Beetle-kill biomass gains momentum as ‘green energy’ funding grows
Funding sources to turn millions of acres of dead and dying lodgepole pines into biomass-generated heat and electricity are seemingly coming out of the woodwork.
With the governor’s Energy Office pushing state grants and aggressive renewable-energy programs — coupled with the potential for millions in federal stimulus dollars — the beetle-kill biomass dreams of ski towns like Vail and Avon no longer look like a kooky environmentalist’s pipe dream.
Vail has considered the possibility of a wood gasification biomass power plant since at least 2005, when town leaders first began expressing wood envy of a sister ski resort in Lech, Austria. That resort heats about 90 percent of its lodges with biomass heat.
Susan Innis, Colorado Carbon Fund program manager for the governor’s Energy Office, said recently that a biomass plant is exactly the type of project participants in the carbon fund could help underwrite by buying tax-deductible energy offsets.
“It would be great to get something like what they have over there in Austria going in one of these mountain communities,” Innis said. “For the Colorado Carbon Fund, biomass projects are a great type of project that we’re looking to buy offsets from. Between all of these various programs and the governor’s Energy Office and some federal grants that are going to be coming down the pike this year, we’re hoping to get more of those projects off the ground.
Wood gasification incinerates chipped wood at extremely high temperatures, heating water that is then circulated throughout a community. The process allows condo complexes, lodges, hotels and even private residences to tap the system’s radiated heat. In Austria and other parts of Europe, such systems are popular because they replace older, inefficient heating-oil boilers and allow mechanical areas to be used as guest rooms, spas or storage.
Vail officials held a public meeting on the topic in March and discussed the potential of using town land for the clean-burning plant, which produces very few emissions. The local electric co-op, Holy Cross Energy, expressed an interest in the plan.
“Actually, yeah, we are fairly involved in looking at beetle-kill biomass and also looking at the possible potential of some bio-fuel, which probably wouldn’t happen up there but would happen someplace in our service territory,” said Holy Cross CEO Del Worley, whose coverage area extends from Vail to Aspen.
“In fact, our internal generation engineer and also our consulting engineer have looked at the technology and we’re satisfied the technology works. It’s just a matter of getting a site, getting the forest contracts.”
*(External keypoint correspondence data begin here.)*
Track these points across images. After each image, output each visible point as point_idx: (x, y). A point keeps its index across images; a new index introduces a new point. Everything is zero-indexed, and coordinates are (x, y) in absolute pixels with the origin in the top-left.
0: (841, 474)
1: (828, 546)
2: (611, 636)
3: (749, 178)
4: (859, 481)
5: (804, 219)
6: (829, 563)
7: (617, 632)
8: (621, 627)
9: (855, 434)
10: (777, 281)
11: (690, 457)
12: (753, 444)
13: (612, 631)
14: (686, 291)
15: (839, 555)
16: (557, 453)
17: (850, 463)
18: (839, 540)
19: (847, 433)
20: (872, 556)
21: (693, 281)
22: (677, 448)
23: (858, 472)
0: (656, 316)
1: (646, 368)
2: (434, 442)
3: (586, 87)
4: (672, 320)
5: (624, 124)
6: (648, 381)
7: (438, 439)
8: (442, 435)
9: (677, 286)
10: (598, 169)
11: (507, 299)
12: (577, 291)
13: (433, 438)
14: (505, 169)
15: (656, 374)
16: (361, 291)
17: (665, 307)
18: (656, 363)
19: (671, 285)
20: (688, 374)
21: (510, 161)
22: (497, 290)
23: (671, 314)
Mountain towns in Colorado are typically surrounded by vast swaths of federal land, much of which is now carpeted in rust-red dead pine trees killed by the voracious mountain pine bark beetle, which scientists say have proliferated due to warm temperatures, drought, and fire suppression.
Vail and other mountain towns have spent millions of dollars cutting down dead trees in an effort to create defensible spaces from which to fight inevitable wildfires. Most of those trees have been trucked at great expense to plants that make pellets for wood-burning stoves.
State Rep. Christine Scanlan, a Dillon Democrat, whose district has been one of the hardest hit by the beetle-kill epidemic, has been pushing legislation to mitigate fire danger while doing something productive with all of those dead trees.
One of the goals of Scanlan’s Colorado Healthy Forests and Vibrant Communities Act (HB 1199), which passed out of the House on a 59-1 vote last week, is to create a revolving loan fund for companies to find new ways to use timber removed in the wildfire mitigation process.
But the cost of a biomass gasification plant (Middlebury College in Vermont just installed one for $12 million) dwarfs the funds dedicated to forest fuels reduction by HB 1199 ($3 million in 2009-2010).
“The Colorado Forest Service is charged with setting up the fund and making the rules,” Colorado House Democratic spokeswoman Holly Shrewsbury said. “There is nothing to preclude them from using the funds to pay for biomass plants. However, the fund is small. This means that they will probably look at more targeted investments — like funding people to pull the wood. However, it still needs to go through the rule-making process, so there is a possibility it could happen.”